(Source document)
100 Māori school leavers - what are their outcomes at 25?
A belief that every child has the right to a good education, meaningful employment and a decent income in order to thrive in a free, fair and just Aotearoa is at the heart of He Awa Ara Rau. A collaboration between Waikato-Tainui, Te Rūnanga o Ngāi Tahu, The Southern Initiative and BERL, the data research project tracks the journey of over 70,000 rangatahi through education into employment.
He Awa Ara Rau: A Journey of Many Paths is a summary of the research findings telling the story of 100 rangatahi Māori starting their education journey on the awa.
“As iwi, our vision for our rangatahi is one of tino rangatiratanga where they thrive in whatever pathway they choose – it is their birth right. We want them to believe in great things and to be passionate about learning. We want their teachers to believe in them and equip them with a love of learning and we want all classrooms across Aotearoa to be a safe environment where everyone feels confident about themselves in their learning. It’s simple really,” says Dr Eruera Tarena, Tokona Te Raki Executive Director.
(End Source document)
(Exercise data)
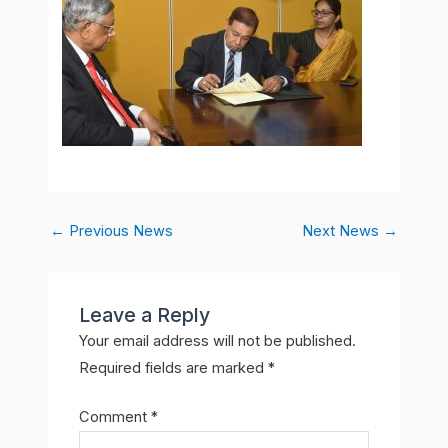
←
Previous News
Next News
→
Leave a Reply
Your email address will not be published.
Required fields are marked
*
Comment
*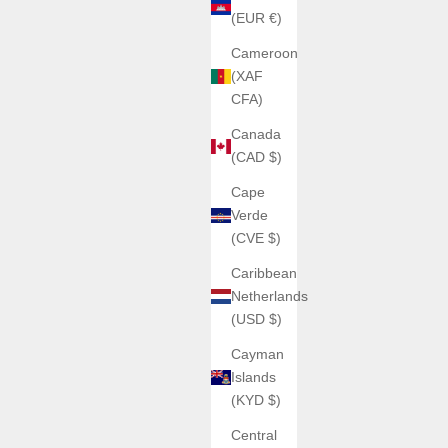
(EUR €)
Cameroon
(XAF
CFA)
Canada
(CAD $)
Cape
Verde
(CVE $)
Caribbean
Netherlands
(USD $)
Cayman
Islands
(KYD $)
Central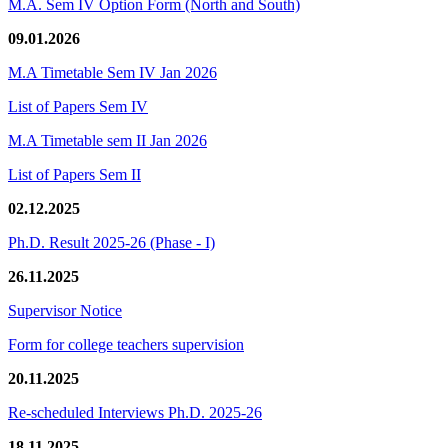
M.A. Sem IV Option Form (North and South)
09.01.2026
M.A Timetable Sem IV Jan 2026
List of Papers Sem IV
M.A Timetable sem II Jan 2026
List of Papers Sem II
02.12.2025
Ph.D. Result 2025-26 (Phase - I)
26.11.2025
Supervisor Notice
Form for college teachers supervision
20.11.2025
Re-scheduled Interviews Ph.D. 2025-26
18.11.2025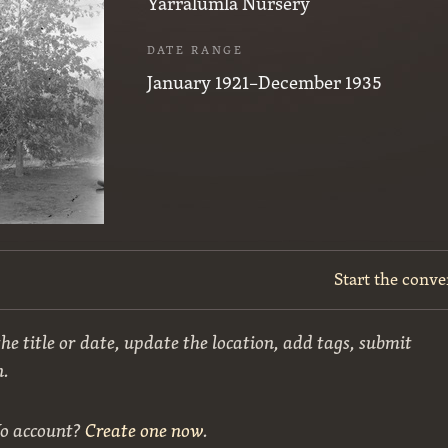
Yarralumla Nursery
DATE RANGE
January 1921–December 1935
Start the conve
he title or date, update the location, add tags, submit
n.
No account?
Create one now
.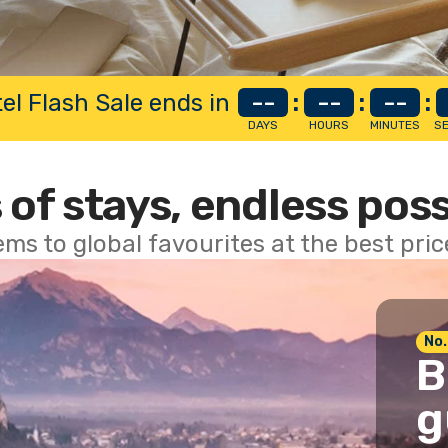
el Flash Sale ends in
--
:
--
:
--
:
DAYS
HOURS
MINUTES
S
 of stays, endless poss
ems to global favourites at the best pri
No.
B
g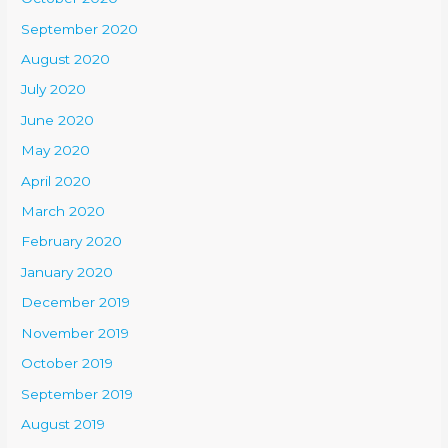
September 2020
August 2020
July 2020
June 2020
May 2020
April 2020
March 2020
February 2020
January 2020
December 2019
November 2019
October 2019
September 2019
August 2019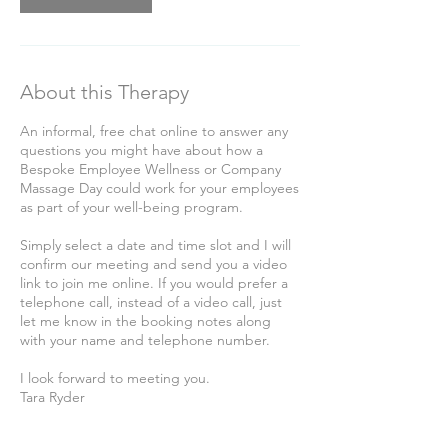
About this Therapy
An informal, free chat online to answer any
questions you might have about how a
Bespoke Employee Wellness or Company
Massage Day could work for your employees
as part of your well-being program.
Simply select a date and time slot and I will
confirm our meeting and send you a video
link to join me online. If you would prefer a
telephone call, instead of a video call, just
let me know in the booking notes along
with your name and telephone number.
I look forward to meeting you.
Tara Ryder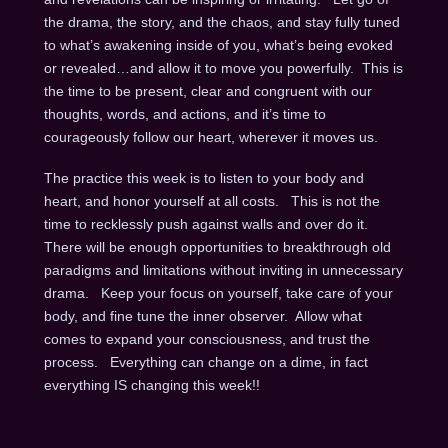
the drama, the story, and the chaos, and stay fully tuned
to what’s awakening inside of you, what’s being evoked
or revealed…and allow it to move you powerfully. This is
the time to be present, clear and congruent with our
thoughts, words, and actions, and it’s time to
courageously follow our heart, wherever it moves us.
The practice this week is to listen to your body and
heart, and honor yourself at all costs. This is not the
time to recklessly push against walls and over do it.
There will be enough opportunities to breakthrough old
paradigms and limitations without inviting in unnecessary
drama. Keep your focus on yourself, take care of your
body, and fine tune the inner observer. Allow what
comes to expand your consciousness, and trust the
process. Everything can change on a dime, in fact
everything IS changing this week!!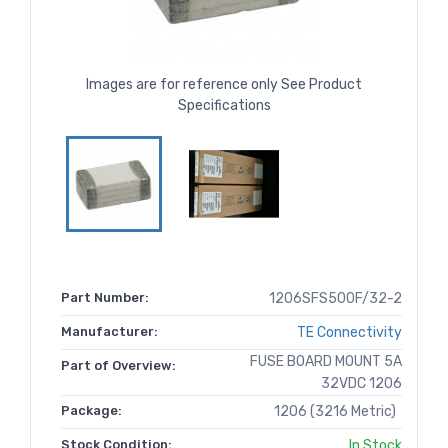
Images are for reference only See Product
Specifications
Part Number:
1206SFS500F/32-2
Manufacturer:
TE Connectivity
FUSE BOARD MOUNT 5A
Part of Overview:
32VDC 1206
Package:
1206 (3216 Metric)
Stock Condition:
In Stock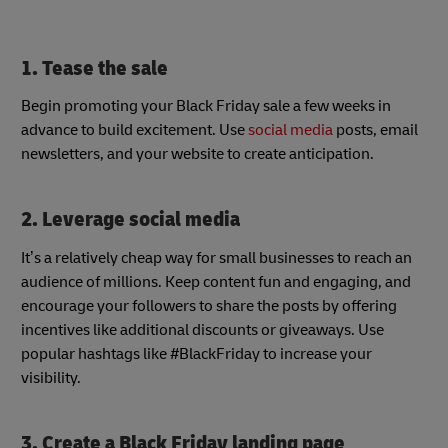
1. Tease the sale
Begin promoting your Black Friday sale a few weeks in
advance to build excitement. Use
social media
posts, email
newsletters, and your website to create anticipation.
2. Leverage social media
It’s a relatively cheap way for small businesses to reach an
audience of millions. Keep content fun and engaging, and
encourage your followers to share the posts by offering
incentives like additional discounts or giveaways. Use
popular hashtags like #BlackFriday to increase your
visibility.
3. Create a Black Friday landing page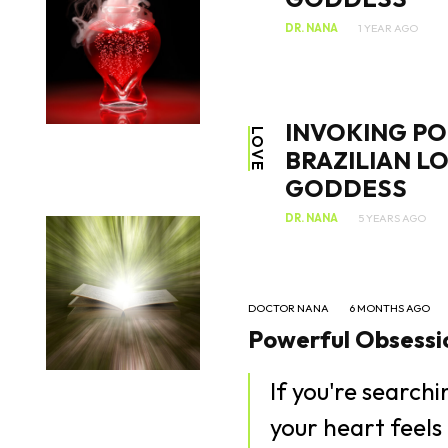
DR. NANA
1 YEAR AGO
INVOKING PO
LOVE
BRAZILIAN L
GODDESS
DR. NANA
5 YEARS AGO
DOCTOR NANA
6 MONTHS AGO
Powerful Obsessio
If you're search
your heart feels 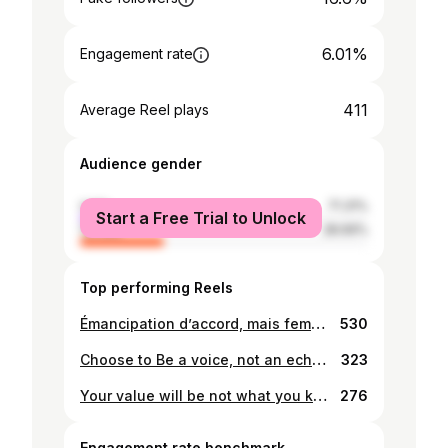
6.01%
Engagement rate
411
Average Reel plays
Audience gender
male
71.31%
Start a Free Trial to Unlock
female
28.69%
Top performing Reels
Émancipation d’accord, mais femme de valeur d’abord..✨✨💕 #veil #femmedinfluence
530
Choose to Be a voice, not an echo..✨
323
Your value will be not what you know, it will be what you share.. Be blessed🧡💚
276
Engagement rate benchmark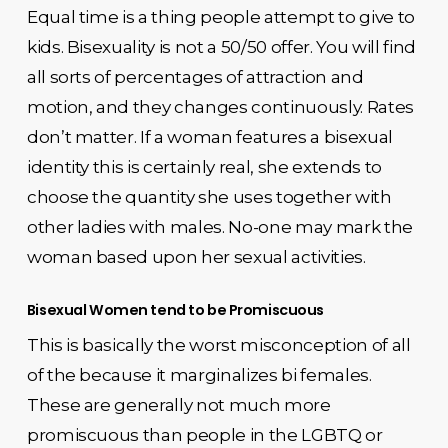
Equal time is a thing people attempt to give to
kids. Bisexuality is not a 50/50 offer. You will find
all sorts of percentages of attraction and
motion, and they changes continuously. Rates
don’t matter. If a woman features a bisexual
identity this is certainly real, she extends to
choose the quantity she uses together with
other ladies with males. No-one may mark the
woman based upon her sexual activities.
Bisexual Women tend to be Promiscuous
This is basically the worst misconception of all
of the because it marginalizes bi females.
These are generally not much more
promiscuous than people in the LGBTQ or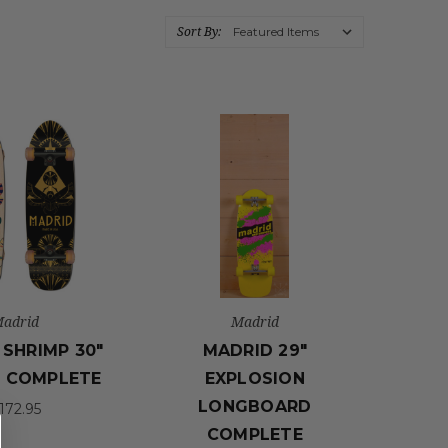
Sort By:
adrid
Madrid
SHRIMP 30"
MADRID 29"
 COMPLETE
EXPLOSION
LONGBOARD
172.95
COMPLETE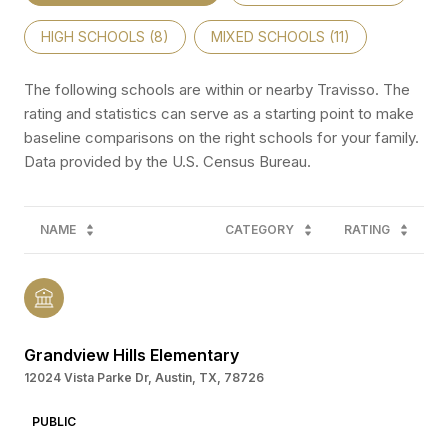
HIGH SCHOOLS (
8
)
MIXED SCHOOLS (
11
)
The following schools are within or nearby Travisso. The
rating and statistics can serve as a starting point to make
baseline comparisons on the right schools for your family.
NAME
CATEGORY
RATING
Grandview Hills Elementary
12024 Vista Parke Dr, Austin, TX, 78726
PUBLIC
(End Exercise data)
# [Apply what you read]
[A] State whether each statement below agrees with the He Awa Ara Rau text. Answer yes or no for each, and quote the deciding words of the text.
(i) The project follows more than 70,000 rangatahi through education into employment.
(ii) The research summary tells the story of 1,000 rangatahi Māori.
(iii) Dr Eruera Tarena is the Executive Director of BERL.
[B] What is the full title of the research summary described in the He Awa Ara Rau text?
[C] List every organization that the He Awa Ara Rau text names as a partner in the collaboration behind the data research project.

# [Results of the tasks]
[A]
(i) Yes: "tracks the journey of over 70,000 rangatahi through education into employment"
(ii) No: "telling the story of 100 rangatahi Māori starting their education journey on the awa"
(iii) No: "says Dr Eruera Tarena, Tokona Te Raki Executive Director"

[B] He Awa Ara Rau: A Journey of Many Paths

[C]
- Waikato-Tainui
- Te Rūnanga o Ngāi Tahu
- The Southern Initiative
- BERL